_Working data_:
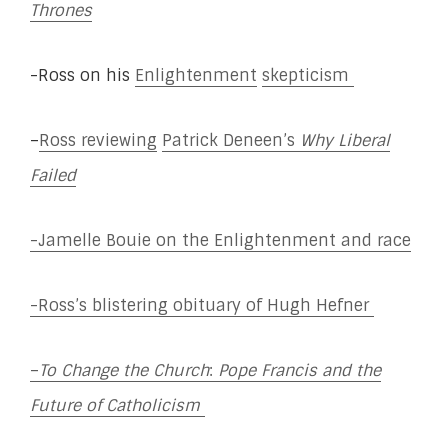
Thrones
-Ross on his
Enlightenment
skepticism
–
Ross reviewing
Patrick Deneen’s
Why Liberal
Failed
-Jamelle Bouie on the Enlightenment and race
-Ross’s blistering obituary of Hugh Hefner
–
To Change the Church
:
Pope Francis and the
Future of Catholicism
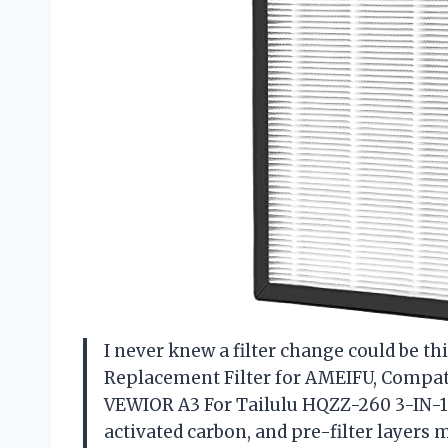
I never knew a filter change could be this
Replacement Filter for AMEIFU, Compat
VEWIOR A3 For Tailulu HQZZ-260 3-IN-1
activated carbon, and pre-filter layers 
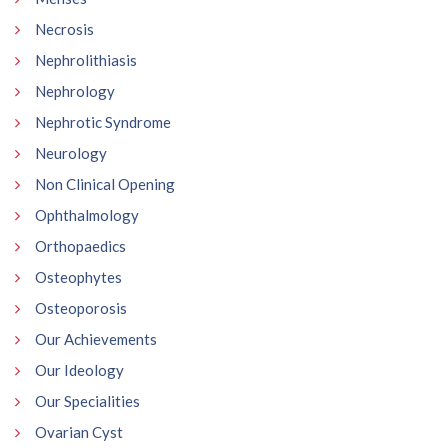
Necrosis
Nephrolithiasis
Nephrology
Nephrotic Syndrome
Neurology
Non Clinical Opening
Ophthalmology
Orthopaedics
Osteophytes
Osteoporosis
Our Achievements
Our Ideology
Our Specialities
Ovarian Cyst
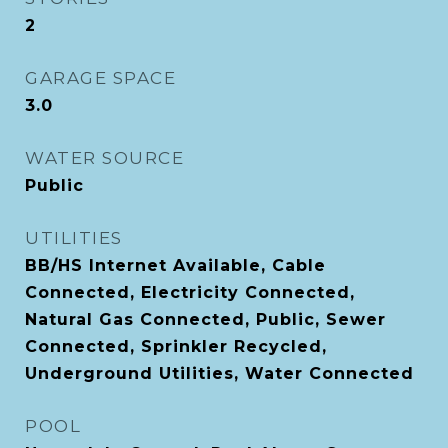
2
GARAGE SPACE
3.0
WATER SOURCE
Public
UTILITIES
BB/HS Internet Available, Cable
Connected, Electricity Connected,
Natural Gas Connected, Public, Sewer
Connected, Sprinkler Recycled,
Underground Utilities, Water Connected
POOL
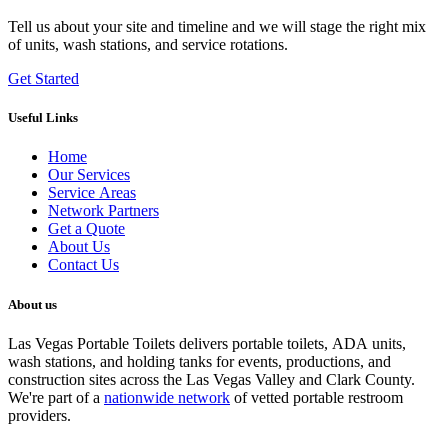
Tell us about your site and timeline and we will stage the right mix
of units, wash stations, and service rotations.
Get Started
Useful Links
Home
Our Services
Service Areas
Network Partners
Get a Quote
About Us
Contact Us
About us
Las Vegas Portable Toilets delivers portable toilets, ADA units,
wash stations, and holding tanks for events, productions, and
construction sites across the Las Vegas Valley and Clark County.
We're part of a
nationwide network
of vetted portable restroom
providers.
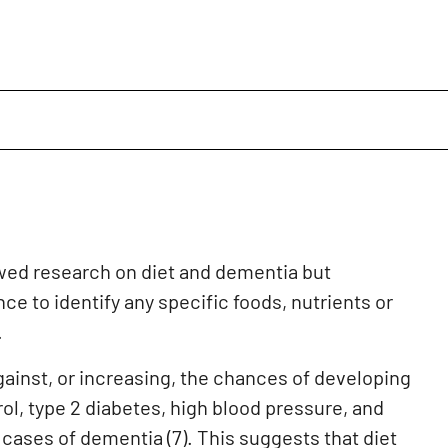
ed research on diet and dementia but
ce to identify any specific foods, nutrients or
.
against, or increasing, the chances of developing
rol, type 2 diabetes, high blood pressure, and
 cases of dementia (7). This suggests that diet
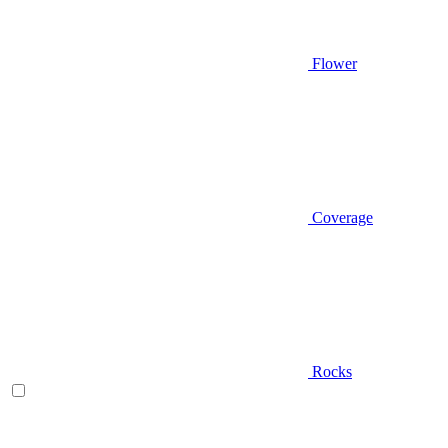
Flower
Coverage
Rocks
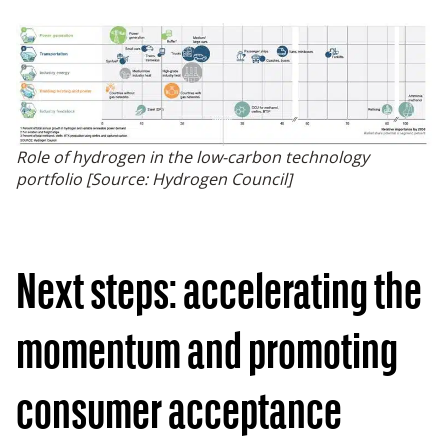
Role of hydrogen in the low-carbon technology
portfolio [Source: Hydrogen Council]
Next steps: accelerating the
momentum and promoting
consumer acceptance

_Goal of the exercise_:
Return every entry from the listing above exactly as it stands, leaving out any picture.

_Result of this exercise_:
Thrones
-Ross on his
Enlightenment
skepticism
–
Ross reviewing
Patrick Deneen’s
Why Liberal
Failed
-Jamelle Bouie on the Enlightenment and race
-Ross’s blistering obituary of Hugh Hefner
–
To Change the Church
:
Pope Francis and the
Future of Catholicism
I never knew a filter change could be this
Replacement Filter for AMEIFU, Compat
VEWIOR A3 For Tailulu HQZZ-260 3-IN-1
activated carbon, and pre-filter layers 
Necrosis
Nephrolithiasis
Nephrology
Nephrotic Syndrome
Neurology
Non Clinical Opening
Ophthalmology
Orthopaedics
Osteophytes
Osteoporosis
Our Achievements
Our Ideology
Our Specialities
Ovarian Cyst
2
GARAGE SPACE
3.0
WATER SOURCE
Public
UTILITIES
BB/HS Internet Available, Cable
Connected, Electricity Connected,
Natural Gas Connected, Public, Sewer
Connected, Sprinkler Recycled,
Underground Utilities, Water Connected
POOL
Tell us about your site and timeline and we will stage the right mix
of units, wash stations, and service rotations.
Get Started
Useful Links
Home
Our Services
Service Areas
Network Partners
Get a Quote
About Us
Contact Us
About us
Las Vegas Portable Toilets delivers portable toilets, ADA units,
wash stations, and holding tanks for events, productions, and
construction sites across the Las Vegas Valley and Clark County.
We're part of a
nationwide network
of vetted portable restroom
providers.
ed research on diet and dementia but
ce to identify any specific foods, nutrients or
.
against, or increasing, the chances of developing
rol, type 2 diabetes, high blood pressure, and
 cases of dementia (7). This suggests that diet
Flower
Coverage
Rocks
Role of hydrogen in the low-carbon technology
portfolio [Source: Hydrogen Council]
Next steps: accelerating the
momentum and promoting
consumer acceptance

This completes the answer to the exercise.